JACKSON — Wesley Ellis is a professional photographer, husband, dad and all-around nice guy. No one would mistake him for a female, yet his 1998 diploma is from Mississippi University for Women.
“Being a male grad from the W, it has never hindered my ability to get a job,” Ellis, 35, said last week from his photography studio in Forest.
Mississippi University for Women has been enrolling men for more than 25 years, and administrators say it’s time to choose a new name that better reflects the mission of the campus in Columbus. Men made up about 16 percent of the nearly 2,400 students last fall, the most recent statistics available.
MUW president Claudia Limbert will announce her choice for a new school name on the campus Monday, though she doesn’t have final say in re-branding the school. A majority of the 12-member state College Board must agree on a new name, and the board’s recommendation will be forwarded to the 174-member state Legislature in January.
Those with inside knowledge of the process say Limbert’s recommendation will be Reneau University, after Sallie Eola Reneau.

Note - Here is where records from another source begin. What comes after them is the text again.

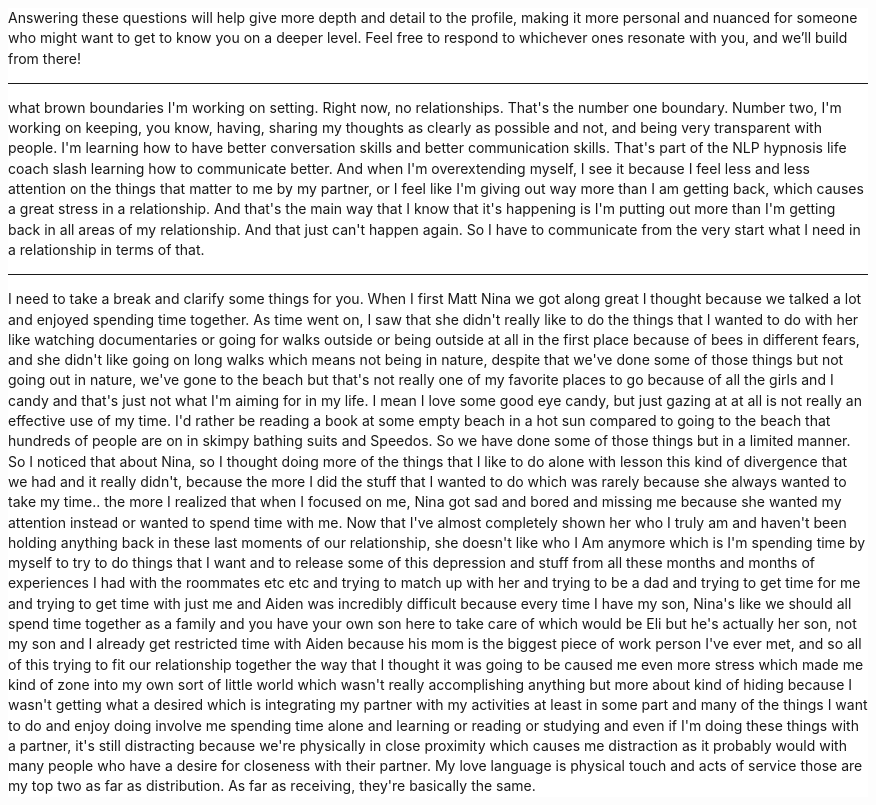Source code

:Answering these questions will help give more depth and detail to the profile, making it more personal and nuanced for someone who might want to get to know you on a deeper level. Feel free to respond to whichever ones resonate with you, and we’ll build from there!

---

what brown boundaries I'm working on setting. Right now, no relationships. That's the number one boundary. Number two, I'm working on keeping, you know, having, sharing my thoughts as clearly as possible and not, and being very transparent with people. I'm learning how to have better conversation skills and better communication skills. That's part of the NLP hypnosis life coach slash learning how to communicate better. And when I'm overextending myself, I see it because I feel less and less attention on the things that matter to me by my partner, or I feel like I'm giving out way more than I am getting back, which causes a great stress in a relationship. And that's the main way that I know that it's happening is I'm putting out more than I'm getting back in all areas of my relationship. And that just can't happen again. So I have to communicate from the very start what I need in a relationship in terms of that.

---

I need to take a break and clarify some things for you. When I first Matt Nina we got along great I thought because we talked a lot and enjoyed spending time together. As time went on, I saw that she didn't really like to do the things that I wanted to do with her like watching documentaries or going for walks outside or being outside at all in the first place because of bees in different fears, and she didn't like going on long walks which means not being in nature, despite that we've done some of those things but not going out in nature, we've gone to the beach but that's not really one of my favorite places to go because of all the girls and I candy and that's just not what I'm aiming for in my life. I mean I love some good eye candy, but just gazing at at all is not really an effective use of my time. I'd rather be reading a book at some empty beach in a hot sun compared to going to the beach that hundreds of people are on in skimpy bathing suits and Speedos. So we have done some of those things but in a limited manner. So I noticed that about Nina, so I thought doing more of the things that I like to do alone with lesson this kind of divergence that we had and it really didn't, because the more I did the stuff that I wanted to do which was rarely because she always wanted to take my time.. the more I realized that when I focused on me, Nina got sad and bored and missing me because she wanted my attention instead or wanted to spend time with me. Now that I've almost completely shown her who I truly am and haven't been holding anything back in these last moments of our relationship, she doesn't like who I Am anymore which is I'm spending time by myself to try to do things that I want and to release some of this depression and stuff from all these months and months of experiences I had with the roommates etc etc and trying to match up with her and trying to be a dad and trying to get time for me and trying to get time with just me and Aiden was incredibly difficult because every time I have my son, Nina's like we should all spend time together as a family and you have your own son here to take care of which would be Eli but he's actually her son, not my son and I already get restricted time with Aiden because his mom is the biggest piece of work person I've ever met, and so all of this trying to fit our relationship together the way that I thought it was going to be caused me even more stress which made me kind of zone into my own sort of little world which wasn't really accomplishing anything but more about kind of hiding because I wasn't getting what a desired which is integrating my partner with my activities at least in some part and many of the things I want to do and enjoy doing involve me spending time alone and learning or reading or studying and even if I'm doing these things with a partner, it's still distracting because we're physically in close proximity which causes me distraction as it probably would with many people who have a desire for closeness with their partner. My love language is physical touch and acts of service those are my top two as far as distribution. As far as receiving, they're basically the same. 
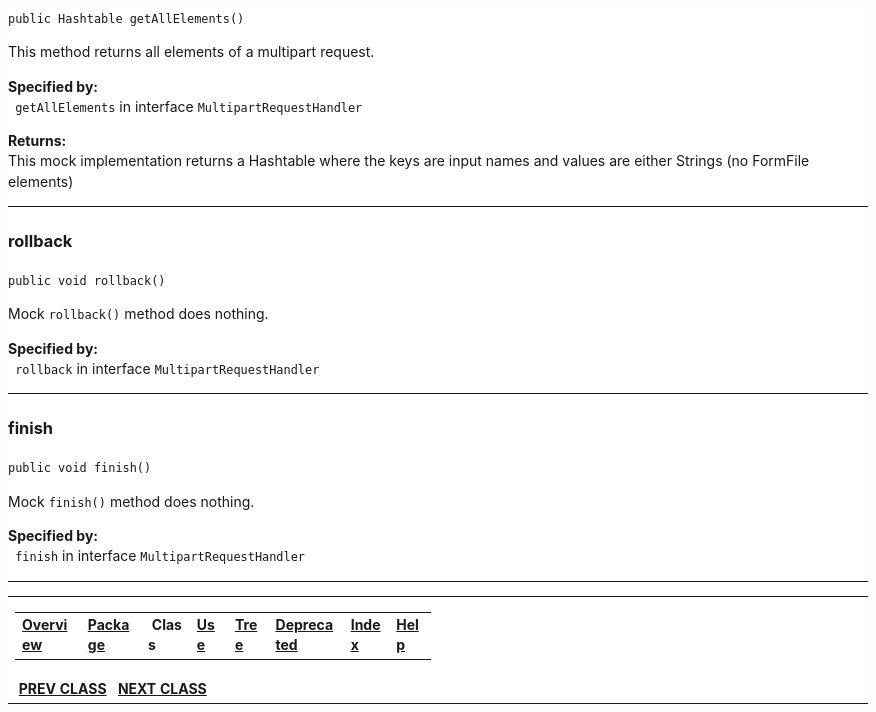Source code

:     public Hashtable getAllElements()

This method returns all elements of a multipart request.

**Specified by:**  
` getAllElements` in interface `MultipartRequestHandler`



**Returns:**  
This mock implementation returns a Hashtable where the keys are input names and values are either Strings (no FormFile elements)

------------------------------------------------------------------------

### rollback

    public void rollback()

Mock `rollback()` method does nothing.

**Specified by:**  
` rollback` in interface `MultipartRequestHandler`

------------------------------------------------------------------------

### finish

    public void finish()

Mock `finish()` method does nothing.

**Specified by:**  
` finish` in interface `MultipartRequestHandler`

------------------------------------------------------------------------

<span id="navbar_bottom"></span> [](#skip-navbar_bottom "Skip navigation links")

<table>
<colgroup>
<col width="50%" />
<col width="50%" />
</colgroup>
<tbody>
<tr class="odd">
<td align="left"><span id="navbar_bottom_firstrow"></span>
<table>
<tbody>
<tr class="odd">
<td align="left"><a href="../../../../overview-summary.html.md"><strong>Overview</strong></a> </td>
<td align="left"><a href="package-summary.html.md"><strong>Package</strong></a> </td>
<td align="left"> <strong>Class</strong> </td>
<td align="left"><a href="class-use/MockMultipartRequestHandler.html.md"><strong>Use</strong></a> </td>
<td align="left"><a href="package-tree.html.md"><strong>Tree</strong></a> </td>
<td align="left"><a href="../../../../deprecated-list.html.md"><strong>Deprecated</strong></a> </td>
<td align="left"><a href="../../../../index-all.html.md"><strong>Index</strong></a> </td>
<td align="left"><a href="../../../../help-doc.html.md"><strong>Help</strong></a> </td>
</tr>
</tbody>
</table></td>
<td align="left"></td>
</tr>
<tr class="even">
<td align="left"> <a href="../../../../org/apache/struts/mock/MockHttpSession.html.md" title="class in org.apache.struts.mock"><strong>PREV CLASS</strong></a>   <a href="../../../../org/apache/struts/mock/MockPageContext.html" title="class in org.apache.struts.mock"><strong>NEXT CLASS</strong></a></td>
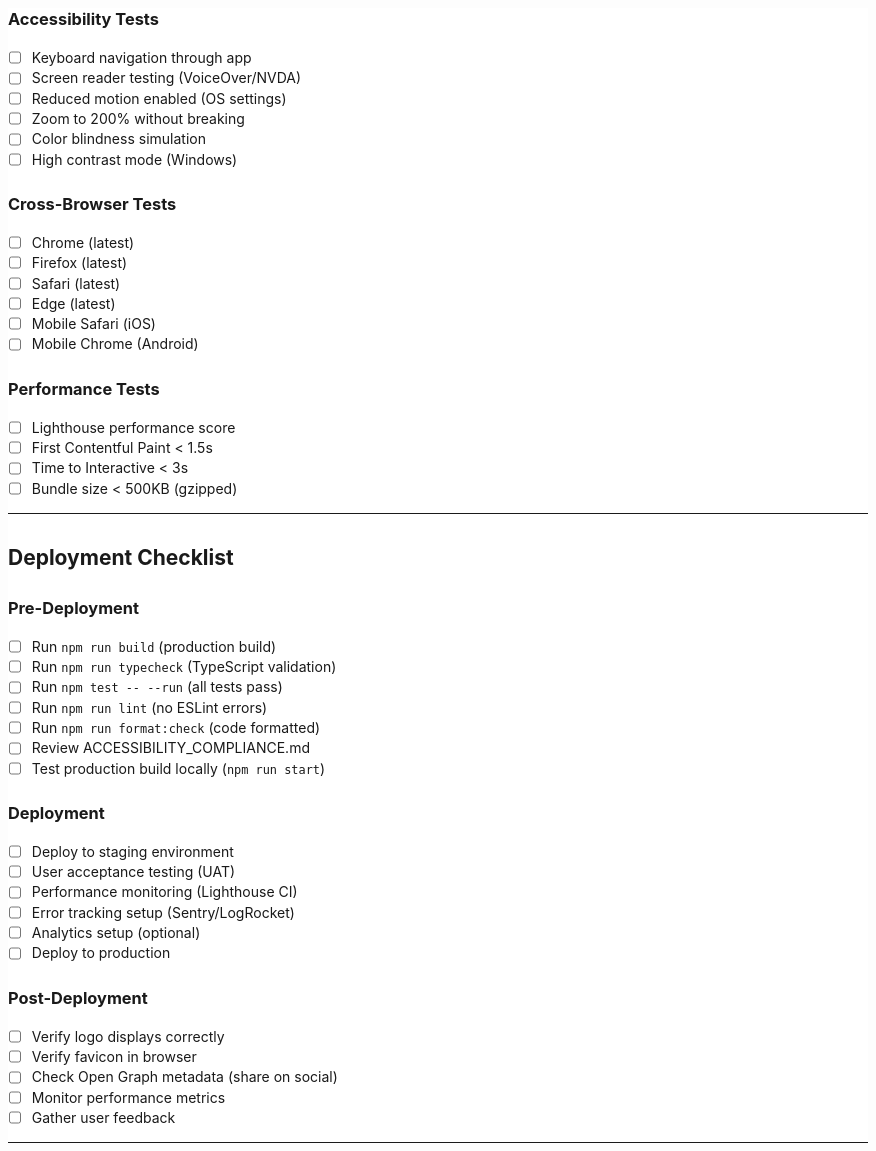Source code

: ### Accessibility Tests
- [ ] Keyboard navigation through app
- [ ] Screen reader testing (VoiceOver/NVDA)
- [ ] Reduced motion enabled (OS settings)
- [ ] Zoom to 200% without breaking
- [ ] Color blindness simulation
- [ ] High contrast mode (Windows)

### Cross-Browser Tests
- [ ] Chrome (latest)
- [ ] Firefox (latest)
- [ ] Safari (latest)
- [ ] Edge (latest)
- [ ] Mobile Safari (iOS)
- [ ] Mobile Chrome (Android)

### Performance Tests
- [ ] Lighthouse performance score
- [ ] First Contentful Paint < 1.5s
- [ ] Time to Interactive < 3s
- [ ] Bundle size < 500KB (gzipped)

---

## Deployment Checklist

### Pre-Deployment
- [ ] Run `npm run build` (production build)
- [ ] Run `npm run typecheck` (TypeScript validation)
- [ ] Run `npm test -- --run` (all tests pass)
- [ ] Run `npm run lint` (no ESLint errors)
- [ ] Run `npm run format:check` (code formatted)
- [ ] Review ACCESSIBILITY_COMPLIANCE.md
- [ ] Test production build locally (`npm run start`)

### Deployment
- [ ] Deploy to staging environment
- [ ] User acceptance testing (UAT)
- [ ] Performance monitoring (Lighthouse CI)
- [ ] Error tracking setup (Sentry/LogRocket)
- [ ] Analytics setup (optional)
- [ ] Deploy to production

### Post-Deployment
- [ ] Verify logo displays correctly
- [ ] Verify favicon in browser
- [ ] Check Open Graph metadata (share on social)
- [ ] Monitor performance metrics
- [ ] Gather user feedback

---
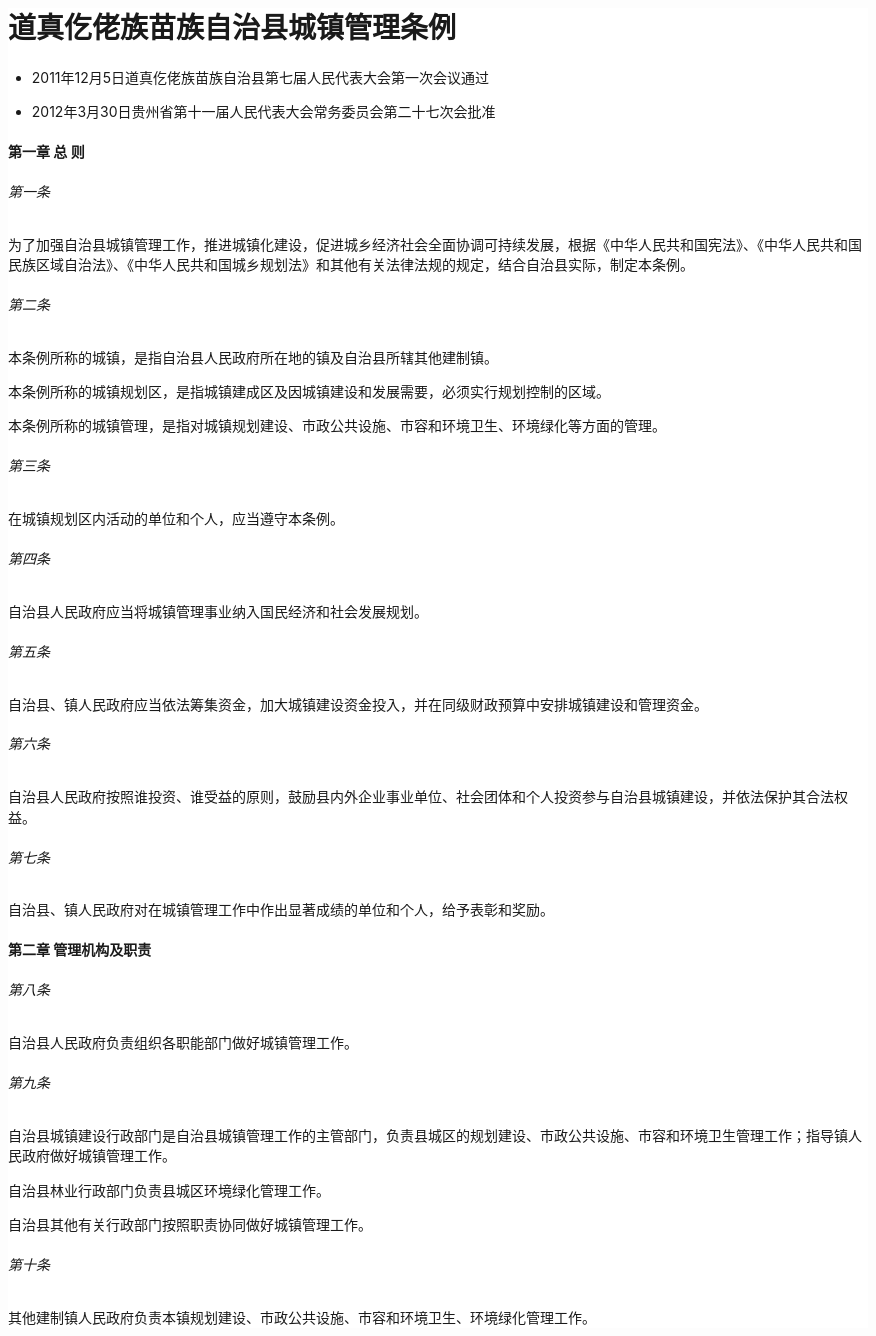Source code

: # 道真仡佬族苗族自治县城镇管理条例

- 2011年12月5日道真仡佬族苗族自治县第七届人民代表大会第一次会议通过

- 2012年3月30日贵州省第十一届人民代表大会常务委员会第二十七次会批准



#### 第一章 总 则

###### 第一条

为了加强自治县城镇管理工作，推进城镇化建设，促进城乡经济社会全面协调可持续发展，根据《中华人民共和国宪法》、《中华人民共和国民族区域自治法》、《中华人民共和国城乡规划法》和其他有关法律法规的规定，结合自治县实际，制定本条例。

###### 第二条

本条例所称的城镇，是指自治县人民政府所在地的镇及自治县所辖其他建制镇。

本条例所称的城镇规划区，是指城镇建成区及因城镇建设和发展需要，必须实行规划控制的区域。

本条例所称的城镇管理，是指对城镇规划建设、市政公共设施、市容和环境卫生、环境绿化等方面的管理。

###### 第三条

在城镇规划区内活动的单位和个人，应当遵守本条例。

###### 第四条

自治县人民政府应当将城镇管理事业纳入国民经济和社会发展规划。

###### 第五条

自治县、镇人民政府应当依法筹集资金，加大城镇建设资金投入，并在同级财政预算中安排城镇建设和管理资金。

###### 第六条

自治县人民政府按照谁投资、谁受益的原则，鼓励县内外企业事业单位、社会团体和个人投资参与自治县城镇建设，并依法保护其合法权益。

###### 第七条

自治县、镇人民政府对在城镇管理工作中作出显著成绩的单位和个人，给予表彰和奖励。

#### 第二章 管理机构及职责

###### 第八条

自治县人民政府负责组织各职能部门做好城镇管理工作。

###### 第九条

自治县城镇建设行政部门是自治县城镇管理工作的主管部门，负责县城区的规划建设、市政公共设施、市容和环境卫生管理工作；指导镇人民政府做好城镇管理工作。

自治县林业行政部门负责县城区环境绿化管理工作。

自治县其他有关行政部门按照职责协同做好城镇管理工作。

###### 第十条

其他建制镇人民政府负责本镇规划建设、市政公共设施、市容和环境卫生、环境绿化管理工作。
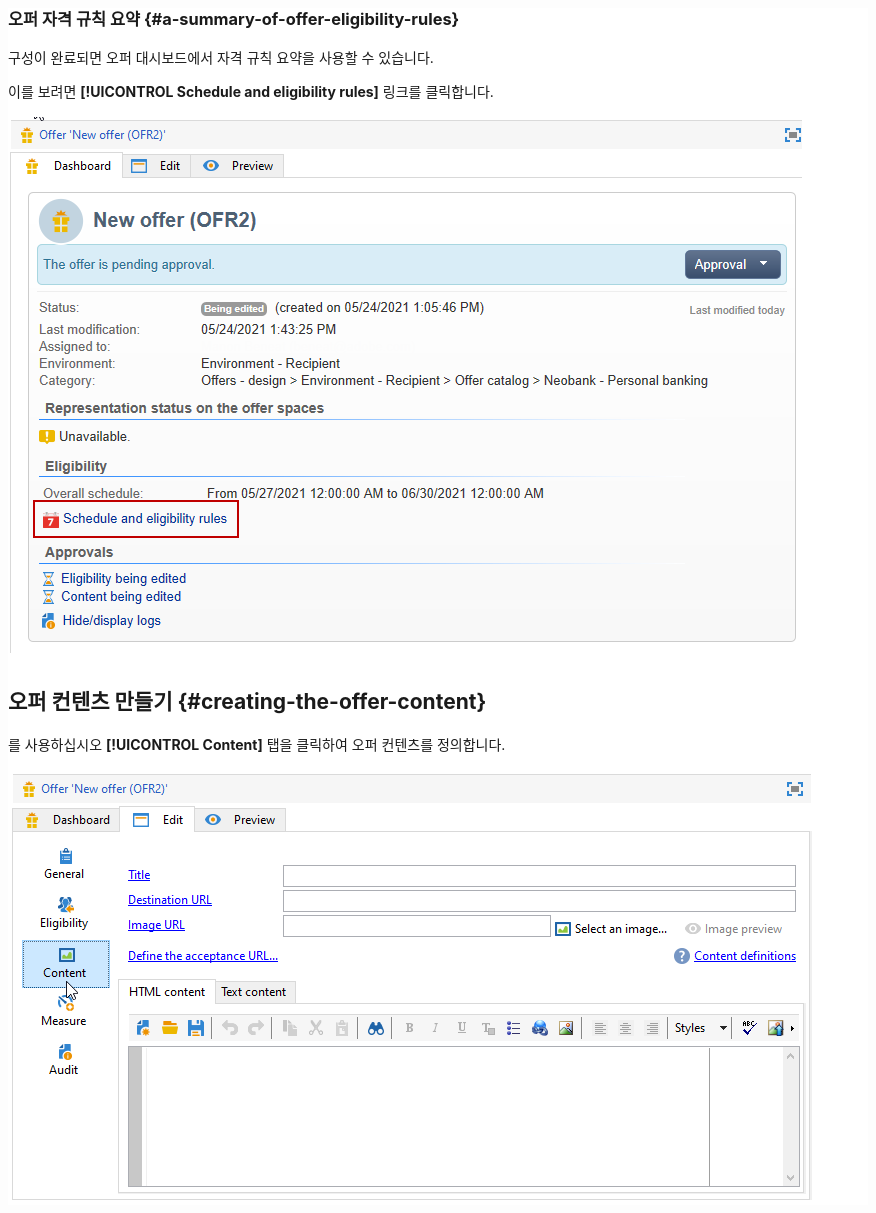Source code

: ### 오퍼 자격 규칙 요약 {#a-summary-of-offer-eligibility-rules}

구성이 완료되면 오퍼 대시보드에서 자격 규칙 요약을 사용할 수 있습니다.

이를 보려면 **[!UICONTROL Schedule and eligibility rules]** 링크를 클릭합니다.

![](assets/offer_eligibility_create_005.png)

## 오퍼 컨텐츠 만들기 {#creating-the-offer-content}

를 사용하십시오 **[!UICONTROL Content]** 탭을 클릭하여 오퍼 컨텐츠를 정의합니다.

![](assets/offer_content_create_001.png)
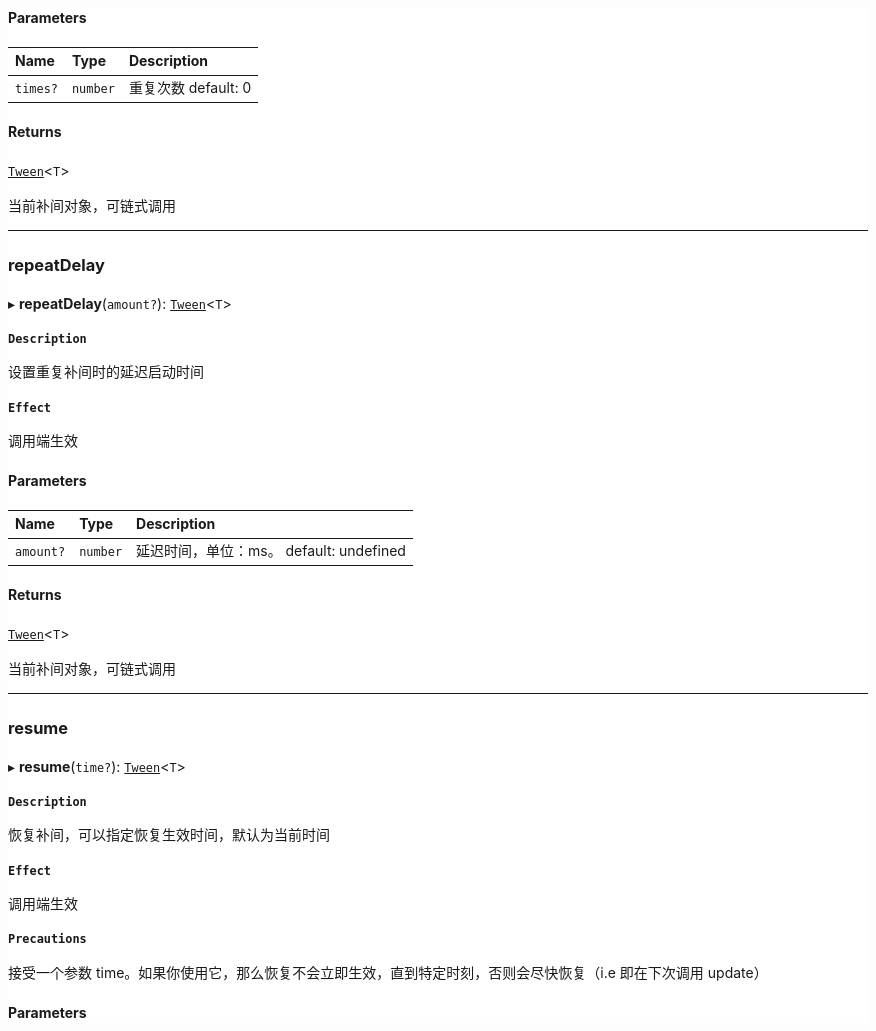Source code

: #### Parameters

| Name     | Type     | Description         |
| :------- | :------- | :------------------ |
| `times?` | `number` | 重复次数 default: 0 |

#### Returns

[`Tween`](Util.Util.TweenUtil.Tween.md)<`T`\>

当前补间对象，可链式调用

---

### repeatDelay

▸ **repeatDelay**(`amount?`): [`Tween`](Util.Util.TweenUtil.Tween.md)<`T`\>

**`Description`**

设置重复补间时的延迟启动时间

**`Effect`**

调用端生效

#### Parameters

| Name      | Type     | Description                             |
| :-------- | :------- | :-------------------------------------- |
| `amount?` | `number` | 延迟时间，单位：ms。 default: undefined |

#### Returns

[`Tween`](Util.Util.TweenUtil.Tween.md)<`T`\>

当前补间对象，可链式调用

---

### resume

▸ **resume**(`time?`): [`Tween`](Util.Util.TweenUtil.Tween.md)<`T`\>

**`Description`**

恢复补间，可以指定恢复生效时间，默认为当前时间

**`Effect`**

调用端生效

**`Precautions`**

接受一个参数 time。如果你使用它，那么恢复不会立即生效，直到特定时刻，否则会尽快恢复（i.e 即在下次调用 update）

#### Parameters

In 1856, the outspoken 18-year-old Reneau wrote to Mississippi Gov. John J. McRae and urged the state to establish a public female college to educate “the indigent and the opulent.” Legislators endorsed her plan, but didn’t put any money into it for decades. The school finally opened in October 1885.
Business groups, including the statewide Mississippi Economic Council, have been working with Limbert to promote a name change in hopes of helping MUW boost enrollment.